▸ **Work instruction**: Pick out each line with the word "paulo" from the material that follows.

▸ **Provided material**:

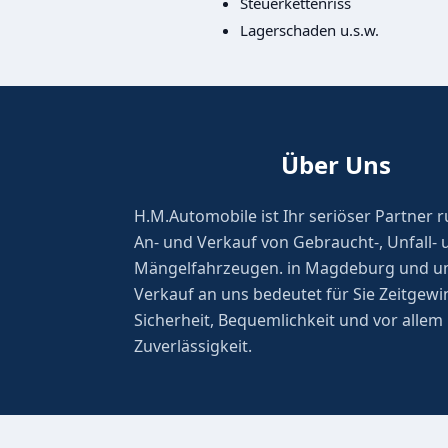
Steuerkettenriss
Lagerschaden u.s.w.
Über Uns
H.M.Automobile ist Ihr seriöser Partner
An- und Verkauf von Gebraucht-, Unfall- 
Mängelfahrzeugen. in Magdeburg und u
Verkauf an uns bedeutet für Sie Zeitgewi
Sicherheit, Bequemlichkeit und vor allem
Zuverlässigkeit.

==

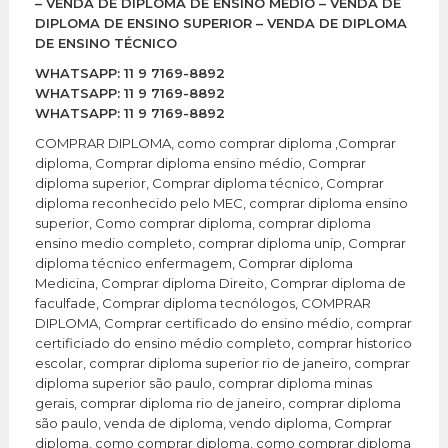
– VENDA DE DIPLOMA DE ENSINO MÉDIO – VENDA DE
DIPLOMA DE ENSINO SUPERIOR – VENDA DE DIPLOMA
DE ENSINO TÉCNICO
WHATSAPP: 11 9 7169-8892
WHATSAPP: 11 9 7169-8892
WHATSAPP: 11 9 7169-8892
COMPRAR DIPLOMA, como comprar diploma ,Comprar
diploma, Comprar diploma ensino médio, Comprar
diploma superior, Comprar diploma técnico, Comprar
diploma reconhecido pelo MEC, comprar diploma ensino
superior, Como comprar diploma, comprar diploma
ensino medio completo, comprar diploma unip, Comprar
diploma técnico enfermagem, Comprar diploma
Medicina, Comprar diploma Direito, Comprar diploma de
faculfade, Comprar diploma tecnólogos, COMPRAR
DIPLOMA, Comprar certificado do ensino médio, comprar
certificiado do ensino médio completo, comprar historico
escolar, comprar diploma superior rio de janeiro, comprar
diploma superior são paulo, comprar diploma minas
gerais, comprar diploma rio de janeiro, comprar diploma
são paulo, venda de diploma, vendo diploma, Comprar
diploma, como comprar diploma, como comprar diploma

---

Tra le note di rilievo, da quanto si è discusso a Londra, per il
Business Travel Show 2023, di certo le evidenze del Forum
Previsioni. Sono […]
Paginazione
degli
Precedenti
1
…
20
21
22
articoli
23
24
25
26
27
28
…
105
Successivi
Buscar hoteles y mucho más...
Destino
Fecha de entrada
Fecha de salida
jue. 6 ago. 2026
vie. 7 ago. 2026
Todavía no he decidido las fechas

▸ **Exercise solution**:
diploma superior são paulo, comprar diploma minas
são paulo, venda de diploma, vendo diploma, Comprar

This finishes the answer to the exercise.